SIM LEOI LEOI The Star 22 May 16;

PETALING JAYA: Malaysia is asking for a total ban on the international trade of an extremely rare species of lizard that most locals have never heard of but is in danger of being increasingly “loved” to death overseas as pets.

The earless monitor lizard – known locally as cicak purba – is so rare and is only endemic to Borneo, and even then it has only ever been recorded in Sarawak and Kalimantan.

The lizard which measures some 20cm long and lacks external ears, hence its common name, is said to resemble a dragon. Malaysia has put forward a proposal to place the lizard under Appendix I of the Convention on International Trade in Endangered Species of Wild Fauna and Flora (CITES), which means all international trade on it, including its parts and products, is illegal.

The proposal is to be discussed during the Conference of the Parties in Johannesburg in September.

In the proposal, it is stated that there was a documented increase in the trade of the species, with evidence of emerging sale in the Czech Republic and Germany as well as showcases in Japan, France and even Ukraine.

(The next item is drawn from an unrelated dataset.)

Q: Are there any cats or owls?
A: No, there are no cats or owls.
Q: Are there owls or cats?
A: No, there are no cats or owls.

It added that there had been rapid emergence of a trade since 2013.

A search on the Internet shows the lizard being offered for sale on websites such as reptileforums.co.uk and faunaclassifieds.com for up to US$6,000 (RM27,474) a pair or Euro 8,000 (RM36,585), as well as on Indonesia’s online forum, www.kaskus.co.id.

It is also regularly featured on Instagram with the hashtag #earlessmonitor, #lanthanotus and #dragon.

Traffic Southeast Asia regional director Dr Chris Shepherd said there was a huge demand in the United States, European Union and increasingly in Japan and Hong Kong, adding that advertisements online were now constantly available compared to just a few years ago.

“The species is totally protected in Sabah, Sarawak, Brunei and Indonesia.

“There should not be any international trade but if you go online, you can find it for sale.

“Sadly, importing countries are not doing anything to help protect this species,” he said while applauding the Malaysian government for putting up the proposal.

“We strongly encourage importing countries to investigate the origin of lizards held by dealers and collectors there.

“These are acquired illegally or the offspring of those acquired illegally,” he told The Star.

US Fish and Wildlife Service’s records showed there were imports of seven shipments of 28 live lizards into the country since 2013.

Intelligence also showed that the lizard was being targeted by a small group of collectors and traders who used trusted couriers to smuggle them out of Borneo. Some even visited Kalimantan in 2014 to take them from the wild.

“These people call themselves reptile lovers but in fact, they are nothing more than criminals,” said Dr Shepherd, warning that the “number of criminals is increasing”.